▶ [WORK REQUEST 1]:
In the passage about the couple's immigration wait, how long was the waiting period that began once their paperwork was completed?
▶ [WORK REQUEST 2]:
Pick up the passage about the couple's immigration wait after its last sentence and continue it in the same style.

▶ [SOURCE PASSAGE]:
Once their paperwork was completed, the couple started a nearly 18-month waiting period before finding out whether Gakpo would move on to the final step in the immigration application — a one-on-one, in-person interview with an immigration official — before he could be approved for his green card.
Each day of their wait was emotional, Willits said: she felt anticipation for when she’d be with Gakpo again; frustration for how long things were taking; worry a flaw in their paperwork might start the costly process over again, bumping them back to the end of the line; and fear Gakpo might be denied altogether.
There was also the nagging concern that immigration laws might change while Gakpo’s application was pending, which could leave the couple permanently in flux, their questions unanswered, with nowhere to turn.
The thought of it still brings tears to Willits’ eyes.
Her husband was still in Ghana when President Donald Trump signed an executive order barring travel from seven Muslim-majority countries in Africa and the Middle East and halting the national refugee program. Though Ghana wasn’t included in the now revoked travel ban, it added another layer of doubt and concern to Willits’ and Gakpo’s wait. And it broke her heart to hear some families’ immigration plans were terminated, Willits said.
“I was angry,” she said. “Knowing what we’d been through in our immigration process, … I felt for them. I hurt for them.”

▶ [DATA RECORDS]:
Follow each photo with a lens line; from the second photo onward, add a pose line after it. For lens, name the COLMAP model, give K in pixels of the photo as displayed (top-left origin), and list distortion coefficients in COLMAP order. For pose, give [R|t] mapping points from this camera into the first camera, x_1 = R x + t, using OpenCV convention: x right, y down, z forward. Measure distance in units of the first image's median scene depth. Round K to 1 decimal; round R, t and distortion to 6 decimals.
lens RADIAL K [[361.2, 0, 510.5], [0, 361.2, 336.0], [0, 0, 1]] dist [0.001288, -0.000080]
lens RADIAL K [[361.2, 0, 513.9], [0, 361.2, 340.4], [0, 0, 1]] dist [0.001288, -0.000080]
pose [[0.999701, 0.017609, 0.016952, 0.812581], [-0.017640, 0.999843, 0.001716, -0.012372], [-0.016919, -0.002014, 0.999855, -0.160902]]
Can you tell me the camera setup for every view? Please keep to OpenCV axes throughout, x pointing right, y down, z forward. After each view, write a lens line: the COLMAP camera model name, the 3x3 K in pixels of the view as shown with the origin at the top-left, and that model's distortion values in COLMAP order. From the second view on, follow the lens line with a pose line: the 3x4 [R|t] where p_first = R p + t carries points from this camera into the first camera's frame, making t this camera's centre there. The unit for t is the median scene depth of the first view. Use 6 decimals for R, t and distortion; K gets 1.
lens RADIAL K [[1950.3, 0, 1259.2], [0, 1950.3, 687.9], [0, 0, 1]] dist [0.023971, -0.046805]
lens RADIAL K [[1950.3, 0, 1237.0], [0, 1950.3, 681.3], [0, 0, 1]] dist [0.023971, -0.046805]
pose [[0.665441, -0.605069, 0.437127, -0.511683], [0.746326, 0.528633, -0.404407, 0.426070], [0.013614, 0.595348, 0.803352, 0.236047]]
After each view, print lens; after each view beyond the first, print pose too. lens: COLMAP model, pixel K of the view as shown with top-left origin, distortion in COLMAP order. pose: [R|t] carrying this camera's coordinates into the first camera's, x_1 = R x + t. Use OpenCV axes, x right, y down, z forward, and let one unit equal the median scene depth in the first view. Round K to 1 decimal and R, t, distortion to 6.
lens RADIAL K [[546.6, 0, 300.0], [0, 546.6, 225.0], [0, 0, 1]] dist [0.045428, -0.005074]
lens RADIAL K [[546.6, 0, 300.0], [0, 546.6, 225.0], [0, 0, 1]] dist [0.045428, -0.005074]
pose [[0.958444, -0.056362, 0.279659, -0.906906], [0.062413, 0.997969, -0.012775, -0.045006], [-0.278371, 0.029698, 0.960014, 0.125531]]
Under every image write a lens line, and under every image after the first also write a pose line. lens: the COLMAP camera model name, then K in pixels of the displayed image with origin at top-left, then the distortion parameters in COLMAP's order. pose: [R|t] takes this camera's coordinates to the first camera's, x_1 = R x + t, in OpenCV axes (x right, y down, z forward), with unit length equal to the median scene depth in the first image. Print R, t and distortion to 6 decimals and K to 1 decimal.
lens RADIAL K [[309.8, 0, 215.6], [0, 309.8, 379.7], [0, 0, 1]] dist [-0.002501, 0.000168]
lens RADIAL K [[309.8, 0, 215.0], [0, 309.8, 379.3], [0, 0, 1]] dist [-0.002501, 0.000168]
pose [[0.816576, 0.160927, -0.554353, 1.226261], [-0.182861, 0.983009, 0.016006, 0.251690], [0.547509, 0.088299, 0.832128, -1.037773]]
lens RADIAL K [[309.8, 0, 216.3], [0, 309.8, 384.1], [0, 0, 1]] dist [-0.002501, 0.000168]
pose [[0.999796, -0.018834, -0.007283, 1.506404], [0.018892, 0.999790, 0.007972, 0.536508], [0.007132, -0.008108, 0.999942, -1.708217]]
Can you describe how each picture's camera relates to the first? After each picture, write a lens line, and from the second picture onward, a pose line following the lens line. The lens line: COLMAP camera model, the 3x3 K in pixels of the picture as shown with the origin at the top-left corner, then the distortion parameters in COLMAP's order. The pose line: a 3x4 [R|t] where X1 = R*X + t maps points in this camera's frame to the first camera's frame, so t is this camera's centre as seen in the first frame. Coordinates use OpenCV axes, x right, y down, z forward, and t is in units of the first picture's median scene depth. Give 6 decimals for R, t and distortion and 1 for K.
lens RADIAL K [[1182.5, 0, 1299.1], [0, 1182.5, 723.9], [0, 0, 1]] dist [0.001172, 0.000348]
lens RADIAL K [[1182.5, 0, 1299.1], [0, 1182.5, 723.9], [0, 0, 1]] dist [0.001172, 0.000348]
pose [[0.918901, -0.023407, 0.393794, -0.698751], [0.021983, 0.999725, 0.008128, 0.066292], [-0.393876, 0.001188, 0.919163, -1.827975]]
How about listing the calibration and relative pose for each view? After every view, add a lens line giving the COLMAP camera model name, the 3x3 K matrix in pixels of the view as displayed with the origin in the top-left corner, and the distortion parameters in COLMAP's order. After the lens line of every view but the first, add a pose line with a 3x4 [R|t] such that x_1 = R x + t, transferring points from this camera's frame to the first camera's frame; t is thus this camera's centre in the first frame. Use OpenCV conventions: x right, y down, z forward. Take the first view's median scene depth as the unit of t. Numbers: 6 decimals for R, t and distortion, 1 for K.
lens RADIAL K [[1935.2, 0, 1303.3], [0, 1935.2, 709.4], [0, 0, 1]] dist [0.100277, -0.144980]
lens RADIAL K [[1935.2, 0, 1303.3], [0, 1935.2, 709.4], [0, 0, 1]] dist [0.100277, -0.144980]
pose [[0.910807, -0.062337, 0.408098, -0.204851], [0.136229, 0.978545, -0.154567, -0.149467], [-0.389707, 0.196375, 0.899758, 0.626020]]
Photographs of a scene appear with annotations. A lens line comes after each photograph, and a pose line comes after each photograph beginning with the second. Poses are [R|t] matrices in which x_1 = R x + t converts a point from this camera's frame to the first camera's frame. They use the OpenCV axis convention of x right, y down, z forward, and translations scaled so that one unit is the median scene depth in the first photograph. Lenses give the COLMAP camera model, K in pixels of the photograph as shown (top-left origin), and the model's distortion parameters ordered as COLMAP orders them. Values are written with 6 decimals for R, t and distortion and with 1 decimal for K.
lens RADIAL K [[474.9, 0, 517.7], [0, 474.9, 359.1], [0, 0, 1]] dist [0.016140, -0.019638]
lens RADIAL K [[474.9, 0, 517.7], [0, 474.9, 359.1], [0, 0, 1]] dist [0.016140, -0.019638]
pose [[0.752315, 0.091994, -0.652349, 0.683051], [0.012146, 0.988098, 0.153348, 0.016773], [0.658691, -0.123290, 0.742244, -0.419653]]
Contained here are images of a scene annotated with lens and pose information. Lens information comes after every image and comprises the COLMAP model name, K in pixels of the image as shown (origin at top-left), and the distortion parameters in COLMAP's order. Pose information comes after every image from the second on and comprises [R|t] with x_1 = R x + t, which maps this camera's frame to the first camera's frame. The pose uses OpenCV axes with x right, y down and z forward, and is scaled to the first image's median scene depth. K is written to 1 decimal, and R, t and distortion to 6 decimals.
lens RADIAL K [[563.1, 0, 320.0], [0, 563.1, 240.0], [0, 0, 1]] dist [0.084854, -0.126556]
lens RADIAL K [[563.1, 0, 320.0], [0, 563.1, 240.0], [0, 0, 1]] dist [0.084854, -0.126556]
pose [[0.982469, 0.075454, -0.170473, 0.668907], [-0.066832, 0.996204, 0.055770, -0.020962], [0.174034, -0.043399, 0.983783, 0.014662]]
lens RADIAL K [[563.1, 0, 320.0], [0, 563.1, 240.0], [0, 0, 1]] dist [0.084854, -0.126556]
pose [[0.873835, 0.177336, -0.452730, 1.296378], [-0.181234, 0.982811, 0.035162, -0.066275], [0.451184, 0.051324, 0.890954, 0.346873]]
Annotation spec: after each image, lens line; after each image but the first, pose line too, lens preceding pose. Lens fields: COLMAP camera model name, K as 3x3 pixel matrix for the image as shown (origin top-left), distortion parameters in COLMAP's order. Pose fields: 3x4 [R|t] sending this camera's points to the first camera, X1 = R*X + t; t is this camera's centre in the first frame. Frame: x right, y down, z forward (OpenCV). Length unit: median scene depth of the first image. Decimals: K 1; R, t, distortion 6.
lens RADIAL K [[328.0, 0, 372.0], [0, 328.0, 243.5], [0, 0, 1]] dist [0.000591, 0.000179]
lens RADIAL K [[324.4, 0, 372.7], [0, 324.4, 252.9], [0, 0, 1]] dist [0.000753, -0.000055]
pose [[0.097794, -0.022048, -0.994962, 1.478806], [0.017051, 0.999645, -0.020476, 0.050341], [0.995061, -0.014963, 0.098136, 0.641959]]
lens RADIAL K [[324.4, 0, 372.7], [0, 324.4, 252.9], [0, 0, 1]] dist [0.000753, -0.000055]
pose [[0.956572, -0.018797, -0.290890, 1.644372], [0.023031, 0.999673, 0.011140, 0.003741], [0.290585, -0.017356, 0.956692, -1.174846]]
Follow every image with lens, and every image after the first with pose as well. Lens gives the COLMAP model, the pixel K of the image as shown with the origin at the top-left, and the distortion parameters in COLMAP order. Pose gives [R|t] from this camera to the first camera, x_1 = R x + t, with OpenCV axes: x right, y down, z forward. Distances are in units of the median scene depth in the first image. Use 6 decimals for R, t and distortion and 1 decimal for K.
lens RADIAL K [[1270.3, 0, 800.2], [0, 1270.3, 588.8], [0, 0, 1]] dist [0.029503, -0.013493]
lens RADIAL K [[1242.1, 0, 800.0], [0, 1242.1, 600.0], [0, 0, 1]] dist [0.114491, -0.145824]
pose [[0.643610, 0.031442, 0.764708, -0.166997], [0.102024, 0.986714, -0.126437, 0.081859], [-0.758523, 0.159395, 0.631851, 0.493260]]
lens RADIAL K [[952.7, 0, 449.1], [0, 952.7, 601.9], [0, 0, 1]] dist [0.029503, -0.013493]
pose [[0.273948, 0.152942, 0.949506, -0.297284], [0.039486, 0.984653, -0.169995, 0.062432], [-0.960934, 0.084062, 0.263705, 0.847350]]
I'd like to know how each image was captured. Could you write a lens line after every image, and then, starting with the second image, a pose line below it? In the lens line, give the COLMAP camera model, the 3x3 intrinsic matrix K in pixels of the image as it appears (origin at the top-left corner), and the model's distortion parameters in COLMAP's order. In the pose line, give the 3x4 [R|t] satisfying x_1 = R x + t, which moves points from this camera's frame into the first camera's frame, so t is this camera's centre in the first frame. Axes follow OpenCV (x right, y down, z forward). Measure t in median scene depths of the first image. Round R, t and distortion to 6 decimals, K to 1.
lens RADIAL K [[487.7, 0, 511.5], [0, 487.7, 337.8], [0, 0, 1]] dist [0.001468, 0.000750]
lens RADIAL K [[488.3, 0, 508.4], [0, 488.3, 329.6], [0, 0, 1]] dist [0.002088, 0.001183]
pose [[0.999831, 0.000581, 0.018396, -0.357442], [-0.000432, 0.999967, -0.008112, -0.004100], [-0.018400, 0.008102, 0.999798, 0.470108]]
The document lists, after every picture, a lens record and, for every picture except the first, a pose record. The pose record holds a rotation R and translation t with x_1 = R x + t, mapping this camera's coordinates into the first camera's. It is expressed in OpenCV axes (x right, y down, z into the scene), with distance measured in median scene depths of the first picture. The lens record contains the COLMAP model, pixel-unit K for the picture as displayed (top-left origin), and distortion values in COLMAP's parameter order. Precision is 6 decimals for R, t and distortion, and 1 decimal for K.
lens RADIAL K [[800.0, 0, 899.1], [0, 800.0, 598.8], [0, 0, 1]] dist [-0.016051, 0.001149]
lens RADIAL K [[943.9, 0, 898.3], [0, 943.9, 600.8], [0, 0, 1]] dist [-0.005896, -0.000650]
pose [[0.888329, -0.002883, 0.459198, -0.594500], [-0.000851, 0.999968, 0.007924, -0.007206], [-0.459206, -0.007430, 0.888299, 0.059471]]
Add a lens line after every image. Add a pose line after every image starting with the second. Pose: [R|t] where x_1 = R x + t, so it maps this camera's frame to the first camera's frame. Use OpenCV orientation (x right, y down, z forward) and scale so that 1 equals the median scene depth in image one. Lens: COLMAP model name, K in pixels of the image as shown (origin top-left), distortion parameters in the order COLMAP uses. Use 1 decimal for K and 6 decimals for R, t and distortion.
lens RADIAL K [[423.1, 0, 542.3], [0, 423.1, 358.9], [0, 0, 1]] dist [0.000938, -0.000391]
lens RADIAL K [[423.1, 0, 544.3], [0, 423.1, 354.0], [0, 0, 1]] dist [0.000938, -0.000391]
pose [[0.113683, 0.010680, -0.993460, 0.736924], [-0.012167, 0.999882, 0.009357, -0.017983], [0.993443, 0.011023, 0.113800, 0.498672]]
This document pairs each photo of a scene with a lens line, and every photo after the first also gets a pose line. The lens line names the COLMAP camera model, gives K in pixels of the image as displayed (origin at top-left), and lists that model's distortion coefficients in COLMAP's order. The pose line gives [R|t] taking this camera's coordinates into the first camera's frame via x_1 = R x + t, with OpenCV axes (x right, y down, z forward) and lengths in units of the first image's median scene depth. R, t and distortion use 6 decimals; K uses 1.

▶ [YOUR RESPONSE 1]:
Nearly 18 months.

▶ [YOUR RESPONSE 2]:
Together at last
In early January, Gakpo’s application was approved, and he was ordered to appear later in the month for an interview in Ghana’s capital city, Accra.Willits flew to Ghana one last time to hold her husband’s hand through that final, essential step — only to be told by officials at the embassy in Accra she couldn’t be in the room while the interview was taking place.But the conversation with the immigration officials wasn’t too difficult, perhaps the easiest bit of it all, Gakpo said. The interview lasted only five minutes, during which he had to recall random facts about his wife, from her birthday to her annual income to tidbits about dates they’d been on.
The couple received word a few days later that Gakpo was granted a green card and could travel to the United States. He arrived in Washington D.C. on Feb. 11 and has spent the past few weeks adjusting to life in America.
He met his in-laws for the first time in person last week, and on Sunday, the family hosted a party in Greenfield so friends, relatives and all those who followed the couple’s journey via updates on social media could meet Gakpo and welcome him to the United States.
The couple’s next few months will be spent finding Gakpo a steady job (the business degree he earned in Ghana doesn’t transfer to the United States) and preparing for their American wedding, which is slated for this fall in Brown County. Then their eyes will once again turn to the future, to a family of their own and saving for trips back to Gakpo’s homeland to visit his family again.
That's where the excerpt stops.